#### Required action:
Take everything from the line containing "ття, однак, Мельник" down to the line containing "музикантів. Нині йому", swap "сивобородого" for "сивого", and write those lines out again with nothing else changed.

#### Dataset excerpts:
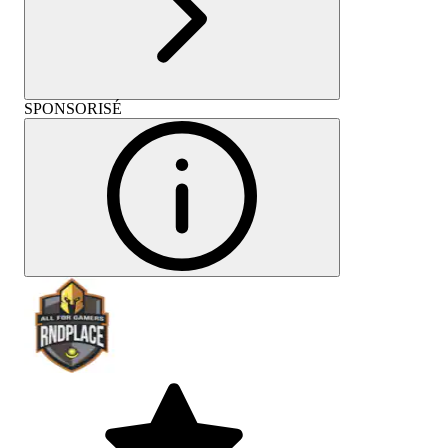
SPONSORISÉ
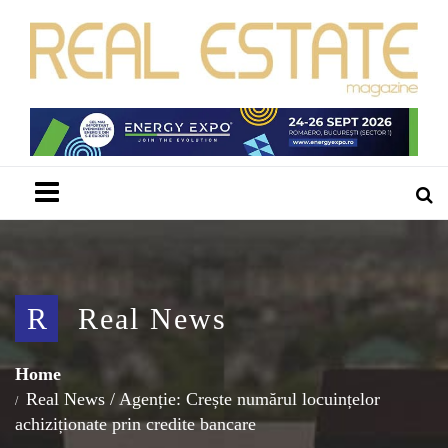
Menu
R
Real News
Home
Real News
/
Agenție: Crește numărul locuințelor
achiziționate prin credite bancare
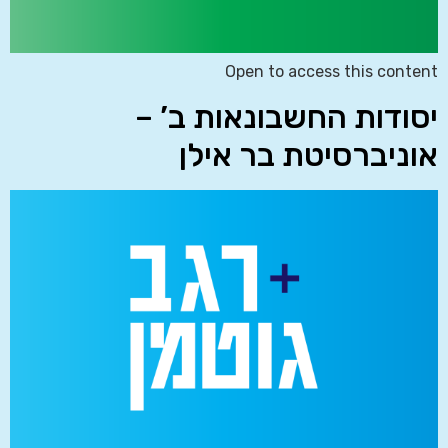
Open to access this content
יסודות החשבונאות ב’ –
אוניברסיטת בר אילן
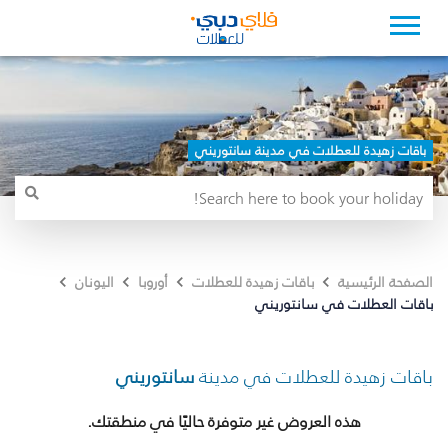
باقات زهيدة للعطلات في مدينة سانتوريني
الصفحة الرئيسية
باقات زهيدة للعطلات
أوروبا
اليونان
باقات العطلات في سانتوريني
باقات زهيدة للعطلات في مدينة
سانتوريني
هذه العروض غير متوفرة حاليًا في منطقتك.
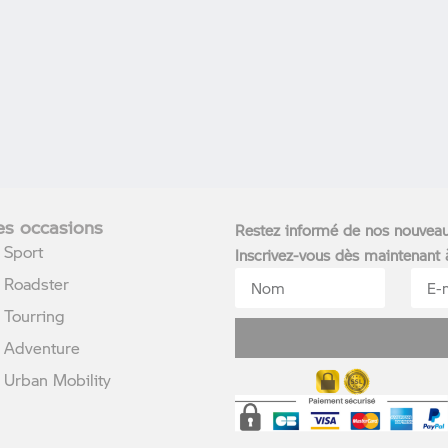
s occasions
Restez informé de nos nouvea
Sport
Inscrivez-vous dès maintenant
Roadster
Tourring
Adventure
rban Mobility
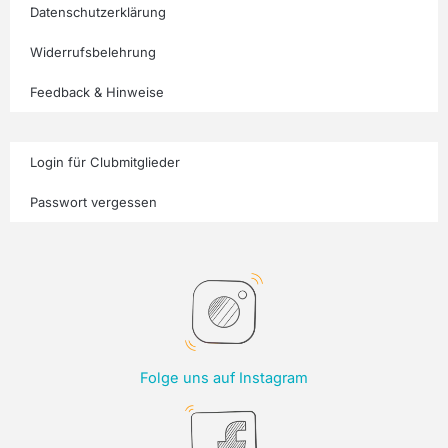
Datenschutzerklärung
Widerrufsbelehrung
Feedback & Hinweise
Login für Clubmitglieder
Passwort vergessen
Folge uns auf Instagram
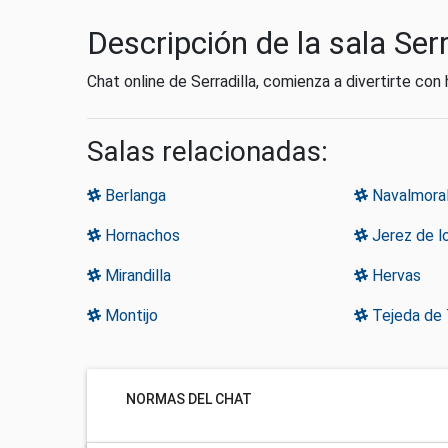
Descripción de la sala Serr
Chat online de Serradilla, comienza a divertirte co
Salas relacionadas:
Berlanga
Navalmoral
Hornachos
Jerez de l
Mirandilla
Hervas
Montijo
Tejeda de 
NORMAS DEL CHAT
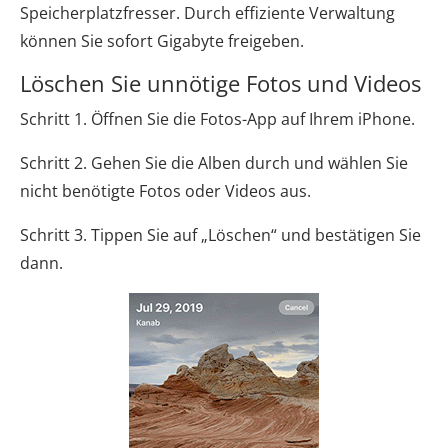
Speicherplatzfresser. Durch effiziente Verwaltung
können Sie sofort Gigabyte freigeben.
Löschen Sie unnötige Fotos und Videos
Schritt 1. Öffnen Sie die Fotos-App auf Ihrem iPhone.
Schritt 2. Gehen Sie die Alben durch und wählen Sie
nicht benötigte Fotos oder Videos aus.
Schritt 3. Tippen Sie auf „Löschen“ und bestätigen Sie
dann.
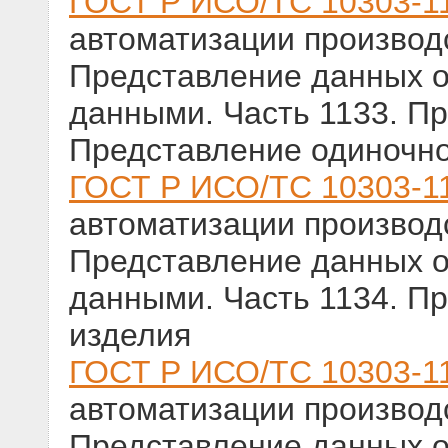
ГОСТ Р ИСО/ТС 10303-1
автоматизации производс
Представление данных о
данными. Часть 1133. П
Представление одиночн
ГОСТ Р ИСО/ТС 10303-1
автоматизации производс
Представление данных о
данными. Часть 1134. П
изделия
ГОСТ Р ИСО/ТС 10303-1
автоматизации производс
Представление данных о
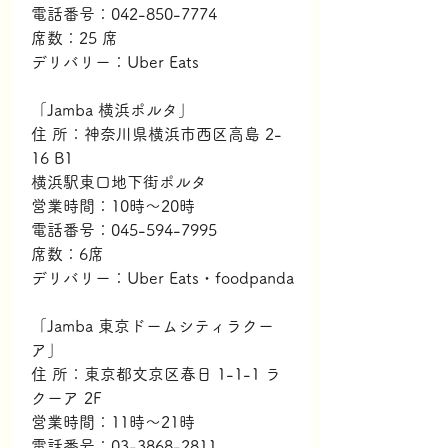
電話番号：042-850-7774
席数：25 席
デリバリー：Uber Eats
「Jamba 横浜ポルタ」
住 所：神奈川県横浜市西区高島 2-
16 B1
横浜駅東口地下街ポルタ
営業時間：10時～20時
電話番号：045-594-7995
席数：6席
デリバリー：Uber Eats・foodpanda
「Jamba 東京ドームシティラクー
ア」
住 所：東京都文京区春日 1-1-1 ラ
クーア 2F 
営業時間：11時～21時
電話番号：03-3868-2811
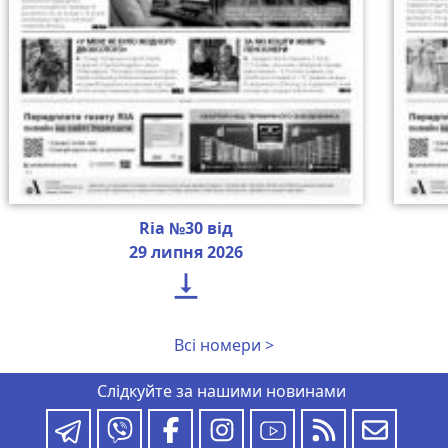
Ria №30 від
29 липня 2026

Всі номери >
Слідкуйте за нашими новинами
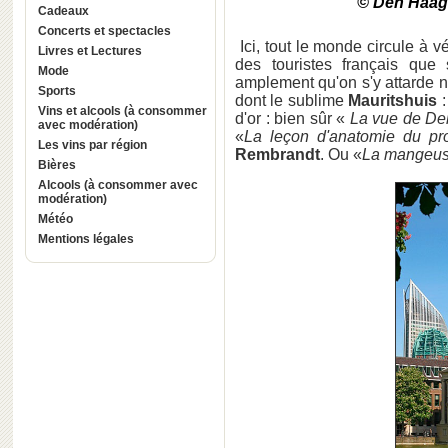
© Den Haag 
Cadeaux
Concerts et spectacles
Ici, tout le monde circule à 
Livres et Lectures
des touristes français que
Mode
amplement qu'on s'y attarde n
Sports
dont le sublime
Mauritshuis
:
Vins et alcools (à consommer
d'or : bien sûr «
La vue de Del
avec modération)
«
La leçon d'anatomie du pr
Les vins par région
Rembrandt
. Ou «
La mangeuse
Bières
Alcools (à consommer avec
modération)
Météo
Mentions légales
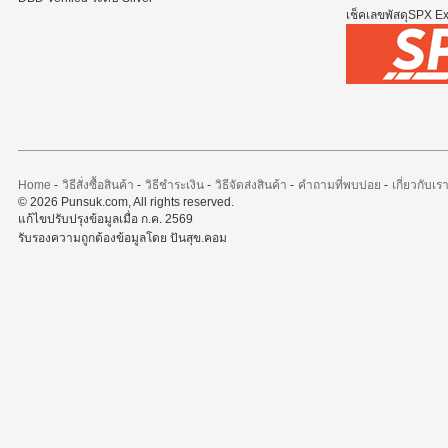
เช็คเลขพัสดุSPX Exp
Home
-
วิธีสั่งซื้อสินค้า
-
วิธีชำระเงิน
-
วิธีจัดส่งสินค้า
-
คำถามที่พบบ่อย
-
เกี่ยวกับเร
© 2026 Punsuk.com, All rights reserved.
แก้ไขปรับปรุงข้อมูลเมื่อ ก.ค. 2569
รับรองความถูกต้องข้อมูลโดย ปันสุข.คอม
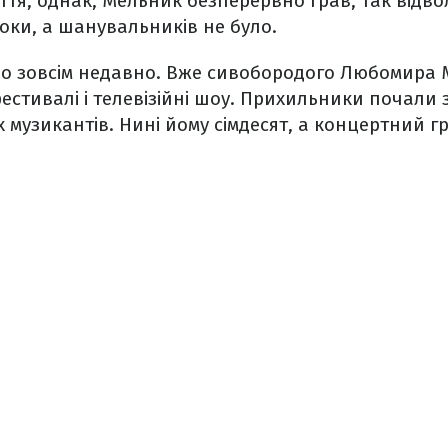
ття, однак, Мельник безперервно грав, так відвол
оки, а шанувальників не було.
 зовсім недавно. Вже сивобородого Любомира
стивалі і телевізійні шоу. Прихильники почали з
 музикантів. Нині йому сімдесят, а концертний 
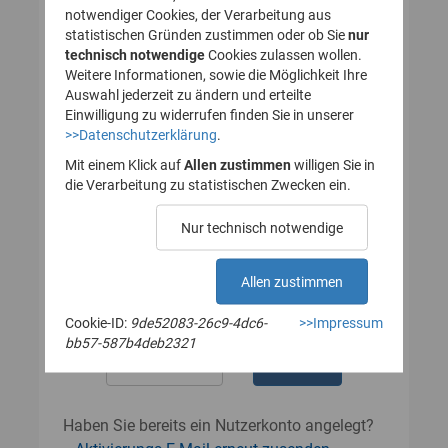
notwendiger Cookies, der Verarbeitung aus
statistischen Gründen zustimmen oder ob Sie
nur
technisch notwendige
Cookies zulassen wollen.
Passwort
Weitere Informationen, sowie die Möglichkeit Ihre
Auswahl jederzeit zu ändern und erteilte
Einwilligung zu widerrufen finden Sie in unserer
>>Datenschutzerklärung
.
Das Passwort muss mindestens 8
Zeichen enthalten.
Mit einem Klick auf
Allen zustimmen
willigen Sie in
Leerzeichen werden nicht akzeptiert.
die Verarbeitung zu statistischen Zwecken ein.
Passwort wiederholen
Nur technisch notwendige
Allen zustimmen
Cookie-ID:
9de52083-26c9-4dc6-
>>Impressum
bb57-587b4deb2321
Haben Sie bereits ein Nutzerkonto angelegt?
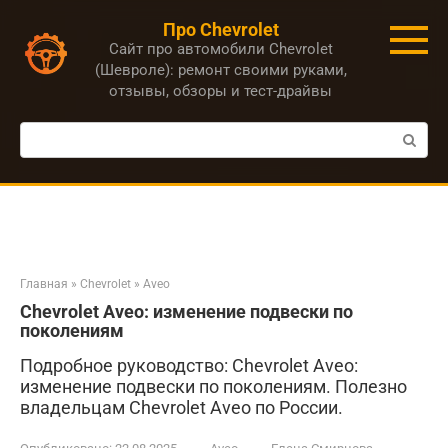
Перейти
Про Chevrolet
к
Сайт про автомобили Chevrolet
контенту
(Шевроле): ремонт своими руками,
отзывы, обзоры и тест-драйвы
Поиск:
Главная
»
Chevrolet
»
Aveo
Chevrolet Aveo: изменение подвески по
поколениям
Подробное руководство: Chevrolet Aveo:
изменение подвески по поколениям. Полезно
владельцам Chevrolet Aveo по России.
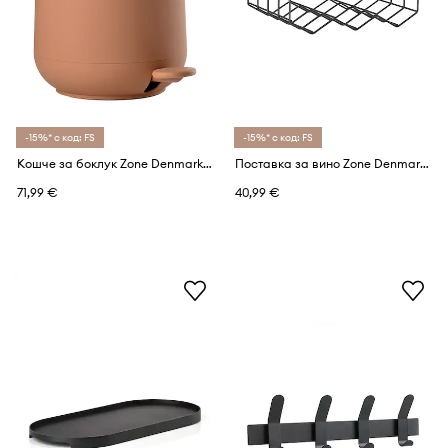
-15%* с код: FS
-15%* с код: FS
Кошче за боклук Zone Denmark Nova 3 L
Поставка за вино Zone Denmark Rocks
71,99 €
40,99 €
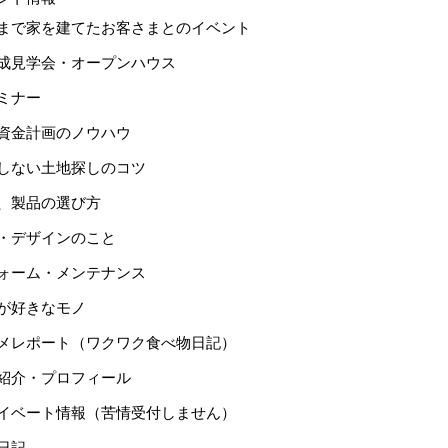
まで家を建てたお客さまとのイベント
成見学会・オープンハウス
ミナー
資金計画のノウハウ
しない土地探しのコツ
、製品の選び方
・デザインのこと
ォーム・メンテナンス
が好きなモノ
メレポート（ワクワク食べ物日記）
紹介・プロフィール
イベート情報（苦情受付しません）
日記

#### Exercise result:
ття, однак, Мельник безперервно грав, так відвол
оки, а шанувальників не було.
 зовсім недавно. Вже сивого Любомира
стивалі і телевізійні шоу. Прихильники почали з
 музикантів. Нині йому сімдесят, а концертний 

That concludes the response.